Hon. Jim Munson: I have a question for the Leader of the Government in the Senate. We know what she wants to do with the gun registry, but now there are reports of what the government wants to do with the data — all the data which has been useful to police for the last many years.
There are some provinces that are very interested in that data, particularly the province of Quebec. Some provinces may want to establish their own strategy or gun registry. Why would the government destroy it?
Hon. Marjory LeBreton (Leader of the Government): Honourable senators, it has been well known for quite some time that our government — even before we formed government — as part of our commitment to law-abiding Canadian hunters, farmers and legitimate firearms owners, would abolish the long-gun registry. This is not to be confused with the very strict gun laws already in place in this country. Our commitment was to destroy the long-gun registry and I would suggest that is exactly what we are doing.
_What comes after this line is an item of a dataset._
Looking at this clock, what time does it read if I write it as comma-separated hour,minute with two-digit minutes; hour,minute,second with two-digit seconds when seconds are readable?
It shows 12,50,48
The long-gun registry contains names in it and we are simply following up with a commitment. That is exactly what we will do: destroy the registry which, by the way, does not have complete and accurate information.
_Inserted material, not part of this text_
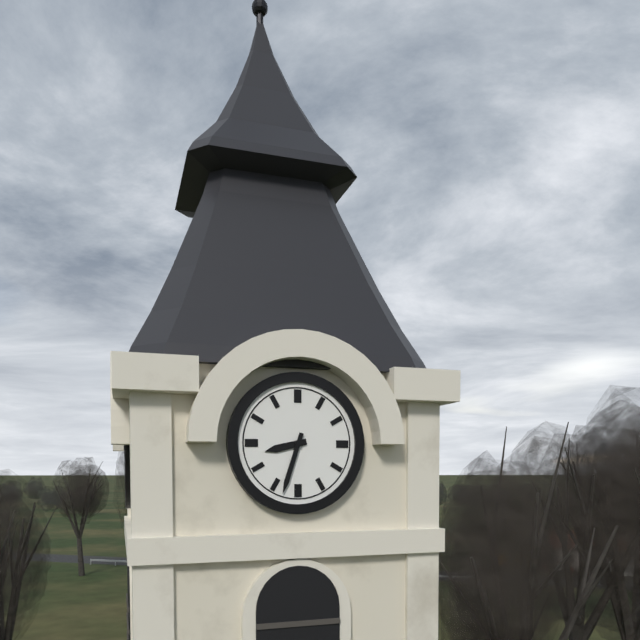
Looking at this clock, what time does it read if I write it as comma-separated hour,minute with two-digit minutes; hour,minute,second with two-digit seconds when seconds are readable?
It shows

Senator Munson: Honourable senators, I would be curious to know how the registry will be destroyed: maybe a bonfire on Parliament Hill or something along that line.
When the legislation was reintroduced last week, it came at a time when Canadians are recognizing the urgent need to develop a comprehensive national suicide strategy.
Here is what Denis Côté of the Federation of Municipal Police Officers of Quebec, had to say referring to rifles and shotguns:
They are the guns most often used to kill police officers, in domestic violence situations and in suicides, particularly those involving youth.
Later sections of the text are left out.